When our Saskatchewan energy team got the opportunity to substantially increase project work for a long-term client, it quickly rose to the challenge. In a year, the team, managed by Jaclyn Mann, Senior Manager, Energy and Resources, added six new technical resources and tripled its workload for the public utility company.
Accomplishing that required a streamlined approach to training. Jaclyn says the team’s rapid and successful ramp up was possible thanks to an innovative training process that was both highly effective and incredibly simple.
Updating aging power grid creates huge workload
Like utility companies worldwide, the electricity provider is facing the mammoth task of repairing, replacing and modernizing its aging transmission and distribution systems.
“The infrastructure is at an age where it’s becoming unreliable. It’s meeting its end of life,” explains Jaclyn. In 2021, the public utility received extra funding to accelerate its upgrade work. Without enough engineers to complete the projects on its own, the utility reached out to existing contractors, including CIMA+, for help.
Jaclyn knew right away it was a golden opportunity. But it meant her small team had to grow significantly, and new employees only had a short time to get up to speed.
Facing a technical training challenge
In just a year, our Saskatchewan energy team grew from 4 to 10. Many of those new resources were recent graduates and new to utility design work. Jaclyn needed an easy and efficient way to onboard, train and mentor the new employees and get them up and running quickly.
In the past, on-the-job training was labour intensive and, often, inefficient, involving long training courses and one-on-one support from experienced employees, which reduced the time they had to work on projects. Given the team’s timelines, this traditional approach wasn’t an option.
“When we were adding more employees and all these new projects were coming in, it became very apparent that we needed a better system than just relying on person-to-person training.”
Creating a dynamic training library
Several tech-savvy team members stepped up to find a solution. Using collaboration tools they already had, they created a training library that was flexible, low maintenance and easy-to-use.
Their project-specific library included short, Tik-Tok-style instructional videos created in Microsoft Teams. The 40-plus videos were housed on a SharePoint page, which linked to process documents, templates and detailed checklists of key tasks.
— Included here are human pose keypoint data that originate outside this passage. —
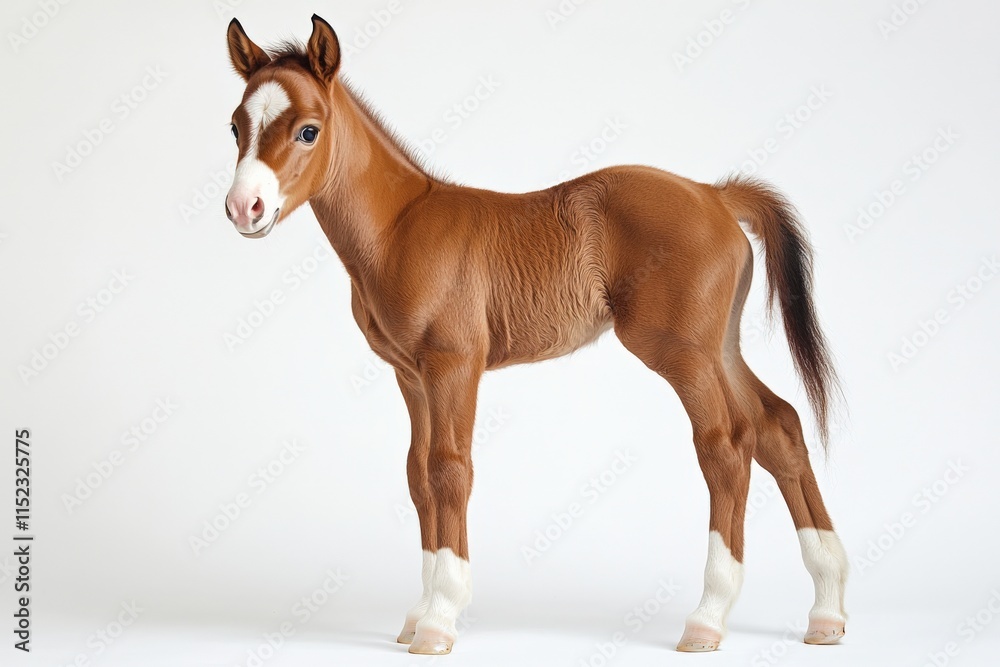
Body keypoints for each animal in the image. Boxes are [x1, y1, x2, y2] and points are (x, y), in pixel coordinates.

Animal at [222, 14, 848, 656]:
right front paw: (417, 615)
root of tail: (716, 194)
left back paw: (708, 617)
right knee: (778, 425)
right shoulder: (409, 374)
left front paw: (441, 619)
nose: (245, 208)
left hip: (682, 353)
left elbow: (450, 469)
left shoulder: (454, 364)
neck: (400, 228)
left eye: (308, 130)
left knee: (725, 445)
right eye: (235, 126)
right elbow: (418, 473)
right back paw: (826, 610)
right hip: (721, 347)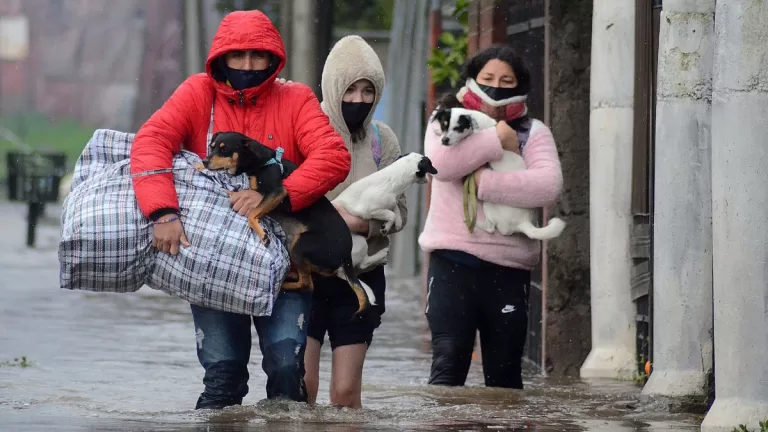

This meant everyone on the team had easy access to information on all components of the projects. And new team members had a step-by-step guide to completing the work.
“We wanted to simplify it as much as possible so that we could get them working on projects efficiently,” explains Jaclyn. “It was a fast learning curve and everyone was doing their best to learn quickly and help each other out.”
Strengthening a valuable client relationship
“We were able to triple our work for the client in about a year,” says Jaclyn. With its innovative approach to training, the CIMA+ team demonstrated it could quickly increase its workload, yet still be counted on to deliver high-quality work and meet deadlines.
By taking on extra work, the team helped the power utility meet its infrastructure improvement targets and became a ‘go to’ contractor for the company.
“I think that really strengthens our relationship,” she says.
Taking a learner-led approach to training
“I’m trying to build the team atmosphere that I wish I had when I was a young engineer learning all that stuff,” explains Jaclyn.
She says when she was starting out, training wasn’t very effective. “It was, ‘Here’s a training course, you’re going to sit in it for three hours. Then, go back to your desk and apply it.’ I don’t think that ever really worked great, but even less so now.”
That’s why she wanted her team members to have a training program “created for them by them” where information is easy to find and delivered in small chunks that are easier to understand and apply when needed.
“This way works well because they still have a mentor, but they have the ability to go through the material and work through it at their own pace.”
Benefitting CIMA+ teams across the country
As the infrastructure renewal project proceeds over the next several years, the training library will continue to expand and evolve.
Now, Jaclyn says her team is looking into the possibility of how AI technology like ChatGPT could make the search function even more effective.
Her team is also helping colleagues in Alberta set up a training library for a new utility project that involves similar design work. So far, the first group of employees has been hired, trained and is already actively working on the project.
Jaclyn thinks the training initiative can be easily adapted to help CIMA+ teams working on any type of project anywhere in the country.
Finding a simple approach to innovation
Jaclyn says it’s easy to overlook simple solutions when you’re trying to be innovative. “But, in a lot of ways, I think its simplicity is what makes this training approach so innovative.”
“It doesn’t always have to be something flashy or that needs a lot of technology. But just finding a solution to a problem that works really well, is cost-effective, is really efficient that can solve a lot of problems at once – to me, that’s innovation.”